[foreign] Mesuring downcall stub performance
Maurizio Cimadamore
maurizio.cimadamore at oracle.com
Tue Feb 8 16:11:15 UTC 2022
Hi,
I played with the benchmark some more, and I ended up converting it into
a single JMH benchmark, extending it and adding other variants (e.g.
byte buffer, memory address).
The benchmark can be found here:
http://cr.openjdk.java.net/~mcimadamore/panama/TrieBenchmark.java
The numbers I get out of JMH are similar to those generated by your
harness. The numbers I got are below (tested against latest Java 19):
Benchmark Mode Cnt Score Error Units
TrieBenchmark.address_seek avgt 30 2561.813 ± 24.697 ms/op
TrieBenchmark.buffer_seek avgt 30 3402.664 ± 32.409 ms/op
TrieBenchmark.native_seek avgt 30 3251.644 ± 48.709 ms/op
TrieBenchmark.native_seek_alt avgt 30 2405.684 ± 14.005 ms/op
TrieBenchmark.segment_seek avgt 30 3390.148 ± 15.195 ms/op
TrieBenchmark.unsafe_seek avgt 30 2537.085 ± 20.125 ms/op
(note that each "op" in JMH is a fulll round of 10M seek, so if you want
to find the avg time per query in nanoseconds, you can just divide the
above number by 10).
So, both ByteBuffer and MemorySegment are the slowest. This is, as you
posited, because of the bound checks. There's no way C2 can optimize
those checks as the pattern of access is essentially unscrutable by C2
(e.g. we read an address from a segment and we use that dynamicaly read
address to access another location).
Unsafe and MemoryAddress, by dropping bound checks, receive a boost, and
end up with similar numbers.
The first native reader, which is basically a copy of the code you
include is indeed slower than expected - it seems as slow as using
buffers or segment. (Note that running the included C++ benchmark I get
~190ns/op).

#### Job A
In the benchmark post, what does each "op" in the JMH results stand for?
#### Job B
Extend the benchmark post from where it stops.

#### Provided material
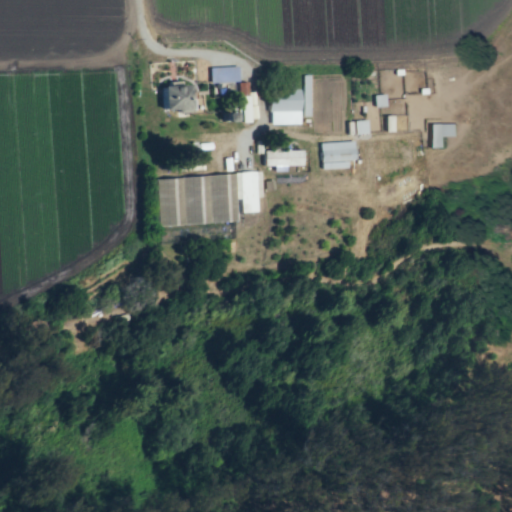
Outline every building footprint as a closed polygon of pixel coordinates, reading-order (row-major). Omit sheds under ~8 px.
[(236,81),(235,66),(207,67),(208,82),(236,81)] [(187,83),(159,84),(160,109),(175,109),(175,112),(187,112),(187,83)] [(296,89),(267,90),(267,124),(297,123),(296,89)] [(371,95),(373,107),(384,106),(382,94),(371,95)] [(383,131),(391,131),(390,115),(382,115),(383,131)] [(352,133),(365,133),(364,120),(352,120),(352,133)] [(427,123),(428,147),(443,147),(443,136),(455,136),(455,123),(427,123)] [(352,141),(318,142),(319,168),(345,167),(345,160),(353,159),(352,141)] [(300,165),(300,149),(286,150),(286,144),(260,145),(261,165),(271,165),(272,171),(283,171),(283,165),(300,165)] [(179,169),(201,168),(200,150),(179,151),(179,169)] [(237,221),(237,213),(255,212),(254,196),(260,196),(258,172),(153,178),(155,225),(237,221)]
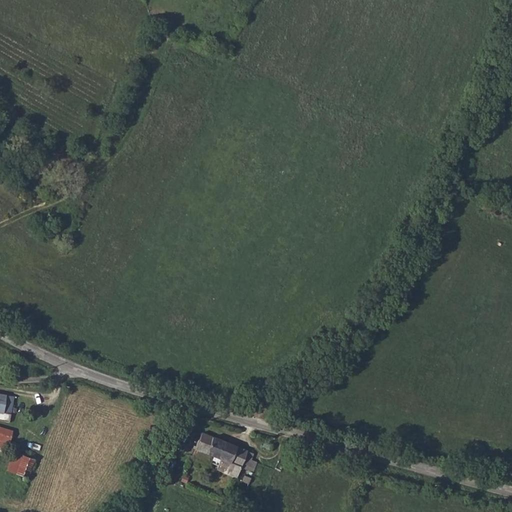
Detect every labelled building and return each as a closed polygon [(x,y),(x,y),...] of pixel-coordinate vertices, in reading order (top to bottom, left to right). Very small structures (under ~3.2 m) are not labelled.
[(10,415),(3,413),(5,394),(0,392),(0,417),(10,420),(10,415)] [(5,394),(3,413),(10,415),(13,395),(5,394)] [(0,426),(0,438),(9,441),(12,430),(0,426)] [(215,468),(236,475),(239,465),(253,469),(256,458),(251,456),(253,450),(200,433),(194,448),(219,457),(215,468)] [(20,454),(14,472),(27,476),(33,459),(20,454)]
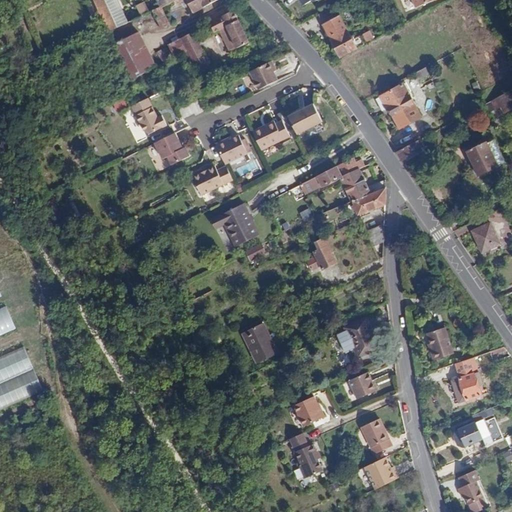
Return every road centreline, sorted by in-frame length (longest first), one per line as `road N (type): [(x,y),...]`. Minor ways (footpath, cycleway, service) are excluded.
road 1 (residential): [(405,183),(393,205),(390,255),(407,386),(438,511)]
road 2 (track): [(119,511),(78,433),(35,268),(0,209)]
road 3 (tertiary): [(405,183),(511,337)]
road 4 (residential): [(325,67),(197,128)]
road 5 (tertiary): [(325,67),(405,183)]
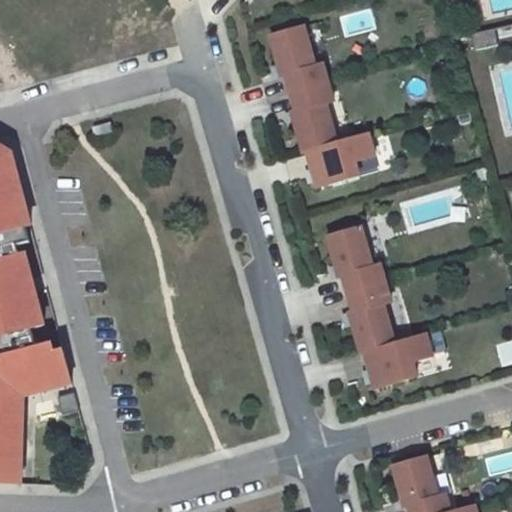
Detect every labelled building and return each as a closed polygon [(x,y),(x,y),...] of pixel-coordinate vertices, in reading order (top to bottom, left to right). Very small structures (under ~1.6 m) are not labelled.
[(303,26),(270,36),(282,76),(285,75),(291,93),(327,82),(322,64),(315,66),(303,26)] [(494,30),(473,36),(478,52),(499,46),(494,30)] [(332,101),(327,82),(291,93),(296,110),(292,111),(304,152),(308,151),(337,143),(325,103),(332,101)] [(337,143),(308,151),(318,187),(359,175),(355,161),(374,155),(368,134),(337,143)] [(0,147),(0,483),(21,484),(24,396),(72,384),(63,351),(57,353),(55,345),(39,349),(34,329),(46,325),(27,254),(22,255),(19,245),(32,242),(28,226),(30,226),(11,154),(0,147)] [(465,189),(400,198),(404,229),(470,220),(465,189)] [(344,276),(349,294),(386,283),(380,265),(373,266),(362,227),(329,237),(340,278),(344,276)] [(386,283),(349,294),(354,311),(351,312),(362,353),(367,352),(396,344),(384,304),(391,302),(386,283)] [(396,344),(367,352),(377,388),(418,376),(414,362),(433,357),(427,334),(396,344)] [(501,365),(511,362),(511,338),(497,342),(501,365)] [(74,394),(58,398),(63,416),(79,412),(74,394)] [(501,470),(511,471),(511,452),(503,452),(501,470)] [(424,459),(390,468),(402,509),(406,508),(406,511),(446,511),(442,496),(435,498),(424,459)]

#### Response A
Each op is a full round of 10M seeks.

#### Response B
I verified there's no GC allocation (-prof gc) and also tried to profile
(-prof perfasm), but I could only see (as you did) that most time was
spent in the assembly. So, I thought, what if the native call is not the
issue? What if the problem is in the surrounding Java code, the one that
looks for a terminator char?
So I looked at the C++ more closely and realized that the logic of the
loop was written in a slightly different way; basically we have two
loops there, an outer loop and an inner loop which only focuses on
finding the terminator. This makes the logic a bit more linear. So, I've
tried to copy that logic into `native_seek_alt` and I got a massive boost.
Initially I thought it might have been an issue with the rewrital, but
then I put together a test which ran both the old and the new versions
and ensured that the native function was called (a) the same number of
times and (b) with the same parameters (and, if not, throw an
exception). And, lo and behold, no exceptions were thrown.
This seems to get close to the results you were looking for. I don't
have a really good explanation as to why changing the outer loop affects
things so much. I imagine that the Java version of the "findSeparator"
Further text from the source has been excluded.